問題にきちんと向き合うことは非常に大切ですが、実際に相手を前にして話すかどうかはまた別のことです。

この選択をめぐって、人は非常に葛藤します。

次にあげるのは直接相手に向き合う方法と、象徴的な形で向き合う方法、それぞれの利点と難点です。

これはあなたが決断するための助けとなるでしょう。

面と向かっての直面化には、次の利点があります。

1.自分が言ったことに相手がどう反応するか、見ることができます。

反応を見ることで、相手があなたの話や、起こった事実や、あなたという人間についてどう感じているのかを知る助けになります。

2.面と向かえば、相手はあなたの言っていることを無視しにくくなります。

3.十分な時間をかけて話すチャンスになります。

難点は次のようなことです。

1.相手は、かつてあなたを傷つけた方法に訴える可能性があります。
たとえば、罵倒する、身体的暴力をふるう、激しく非難する、嘲笑する、延々と文句を言ったり嘆く、などです。

そのことであなたは混乱し、怖くなるかもしれません。

2.あなたは相手の反応を知りたくないかもしれません。

相手がどう答えるかはともかく、言葉にすれば気がすむという場合もあります。

3.相手の反応のために混乱し、心にもないことを口にする結果になるかもしれません。

4.相手は自分を守るための言い訳を考えるのに忙しくて、あなたが言おうとすることに耳を貸さないという結果に終わるかもしれません。

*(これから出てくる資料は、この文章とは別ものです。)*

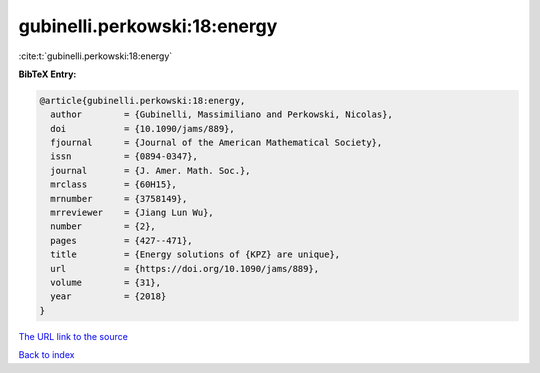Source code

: gubinelli.perkowski:18:energy
=============================

:cite:t:`gubinelli.perkowski:18:energy`

**BibTeX Entry:**

.. code-block:: bibtex

   @article{gubinelli.perkowski:18:energy,
     author        = {Gubinelli, Massimiliano and Perkowski, Nicolas},
     doi           = {10.1090/jams/889},
     fjournal      = {Journal of the American Mathematical Society},
     issn          = {0894-0347},
     journal       = {J. Amer. Math. Soc.},
     mrclass       = {60H15},
     mrnumber      = {3758149},
     mrreviewer    = {Jiang Lun Wu},
     number        = {2},
     pages         = {427--471},
     title         = {Energy solutions of {KPZ} are unique},
     url           = {https://doi.org/10.1090/jams/889},
     volume        = {31},
     year          = {2018}
   }
`The URL link to the source <https://doi.org/10.1090/jams/889>`_


`Back to index <../By-Cite-Keys.html>`_
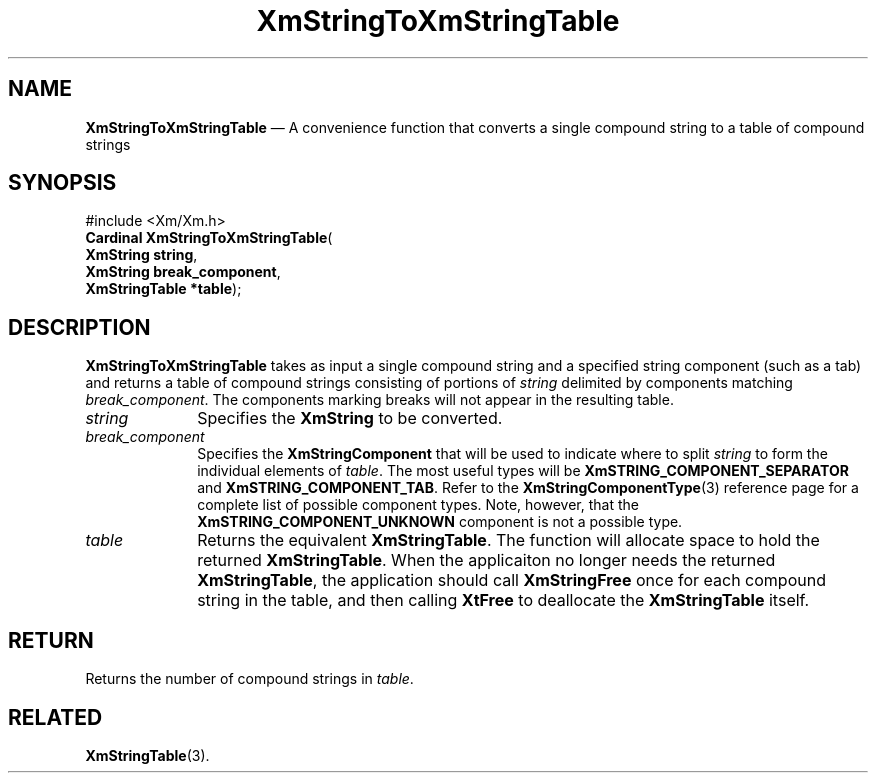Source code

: '\" t
...\" StrToX.sgm /main/10 1996/09/08 21:07:51 rws $
.de P!
.fl
\!!1 setgray
.fl
\\&.\"
.fl
\!!0 setgray
.fl			\" force out current output buffer
\!!save /psv exch def currentpoint translate 0 0 moveto
\!!/showpage{}def
.fl			\" prolog
.sy sed -e 's/^/!/' \\$1\" bring in postscript file
\!!psv restore
.
.de pF
.ie     \\*(f1 .ds f1 \\n(.f
.el .ie \\*(f2 .ds f2 \\n(.f
.el .ie \\*(f3 .ds f3 \\n(.f
.el .ie \\*(f4 .ds f4 \\n(.f
.el .tm ? font overflow
.ft \\$1
..
.de fP
.ie     !\\*(f4 \{\
.	ft \\*(f4
.	ds f4\"
'	br \}
.el .ie !\\*(f3 \{\
.	ft \\*(f3
.	ds f3\"
'	br \}
.el .ie !\\*(f2 \{\
.	ft \\*(f2
.	ds f2\"
'	br \}
.el .ie !\\*(f1 \{\
.	ft \\*(f1
.	ds f1\"
'	br \}
.el .tm ? font underflow
..
.ds f1\"
.ds f2\"
.ds f3\"
.ds f4\"
.ta 8n 16n 24n 32n 40n 48n 56n 64n 72n 
.TH "XmStringToXmStringTable" "library call"
.SH "NAME"
\fBXmStringToXmStringTable\fP \(em A convenience function that converts a single compound string to a table of compound strings
.iX "XmStringTableToXmString"
.SH "SYNOPSIS"
.PP
.nf
#include <Xm/Xm\&.h>
\fBCardinal \fBXmStringToXmStringTable\fP\fR(
\fBXmString \fBstring\fR\fR,
\fBXmString \fBbreak_component\fR\fR,
\fBXmStringTable \fB*table\fR\fR);
.fi
.SH "DESCRIPTION"
.PP
\fBXmStringToXmStringTable\fP takes as input a single compound string
and a specified
string component (such as a tab) and returns a table of compound
strings consisting of portions of \fIstring\fP delimited by components
matching \fIbreak_component\fP\&. The components marking breaks will
not appear in the resulting table\&.
.IP "\fIstring\fP" 10
Specifies the \fBXmString\fR to be converted\&.
.IP "\fIbreak_component\fP" 10
Specifies the \fBXmStringComponent\fP that will be used to indicate
where to split \fIstring\fP to form the individual elements of
\fItable\fP\&. The most
useful types will be \fBXmSTRING_COMPONENT_SEPARATOR\fP and
\fBXmSTRING_COMPONENT_TAB\fP\&. Refer to the
\fBXmStringComponentType\fP(3)
reference page for a complete list of
possible component types\&. Note, however, that the
\fBXmSTRING_COMPONENT_UNKNOWN\fP component is not a possible type\&.
.IP "\fItable\fP" 10
Returns the equivalent \fBXmStringTable\fR\&.
The function will allocate space to hold the returned \fBXmStringTable\fR\&.
When the applicaiton no longer needs the returned \fBXmStringTable\fR,
the application should call \fBXmStringFree\fP
once for each compound string in the table,
and then calling \fBXtFree\fP to deallocate the \fBXmStringTable\fR itself\&.
.SH "RETURN"
.PP
Returns the number of compound strings in \fItable\fP\&.
.SH "RELATED"
.PP
\fBXmStringTable\fP(3)\&.
...\" created by instant / docbook-to-man, Sun 22 Dec 1996, 20:32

面と向かっての直面化をやめる選択をしても、あなたが臆病なわけではありません。

もっと危険が少なく、かつ相手に直接伝えられる方法は、電話したり手紙を書くことです。

この方法をとれば、先にあげた利点はほぼ得ることができ、かつリスクはあまりありません。

間接的・象徴的な直面化は、ゲシュタルト・セラピーやロールプレイ、サイコドラマ、投函しない手紙(本人に送ったり、手渡したり、本人の前で読みあげたりしない)などの治療テクニックを使うものです。

こうした方法の利点は次のことです。

1.相手の反応を怖れることなく、言う必要があることを自由に言葉にできます。

2.相手と安全な距離を保ったままで、関係を終わらせることができます。

一方、つぎのような難点があります。

1.あなたは、相手に直接向き合うチャンスを逃したように感じるかもしれません。

2.自分の気持ちを相手にぶつけていたらどんな感じがしただろうかと、思いめぐらすことになるかもしれません。

今は直接言わないことを選んでも、別の機会に言う可能性を閉ざしたわけではないため、迷いが残る可能性があります。


直接的な方法を選べば、問題は早めに解決します。

その場合、場所や状況設定、あなたが何を言うかを、きちんと計画することです。

前もって話したい内容を練習しましょう。

一番重要なことは何かを考えて、それを最初にいうようにすることです。

繰り返しますが、相手からの反応について現実的になってください。

誰かが過去にあなたを虐待したのなら、その人が突然あなたのニーズを繊細に感じとってくれることはまずないでしょう。

他の家族も、あなたがそんなことを言い出すなんて間違っていると責めるかもしれません。

懲らしめのために、あなたやあなたの子どもを無視するかもしれません。

相手の反応ではなく、自分は何を言う必要があるのかに焦点を当てることが大切です。

あなた自身や、あなたの動機、あなたのニーズをはっきりつかんでいてください。

計画した筋書き通りに事が運ばなくても、がっかりしないでください。

あなたが自分のニーズ、自分の感情とともにいるなら、それで大丈夫なのです。